:: Records supplied ::
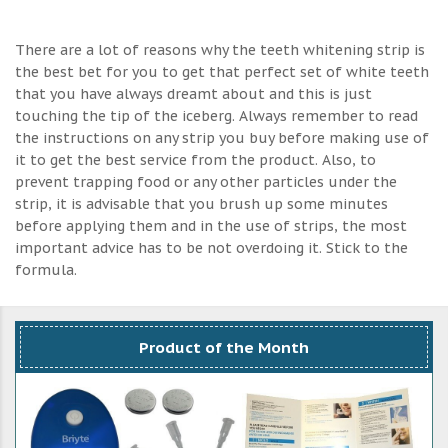
There are a lot of reasons why the teeth whitening strip is
the best bet for you to get that perfect set of white teeth
that you have always dreamt about and this is just
touching the tip of the iceberg. Always remember to read
the instructions on any strip you buy before making use of
it to get the best service from the product. Also, to
prevent trapping food or any other particles under the
strip, it is advisable that you brush up some minutes
before applying them and in the use of strips, the most
important advice has to be not overdoing it. Stick to the
formula.
Product of the Month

:: What is required ::
Rewrite the text from all the rows above with "iceberg" swapped for "glacier" and everything else unchanged, and leave the pictures out of your answer.

:: Exercise response ::
There are a lot of reasons why the teeth whitening strip is
the best bet for you to get that perfect set of white teeth
that you have always dreamt about and this is just
touching the tip of the glacier. Always remember to read
the instructions on any strip you buy before making use of
it to get the best service from the product. Also, to
prevent trapping food or any other particles under the
strip, it is advisable that you brush up some minutes
before applying them and in the use of strips, the most
important advice has to be not overdoing it. Stick to the
formula.
Product of the Month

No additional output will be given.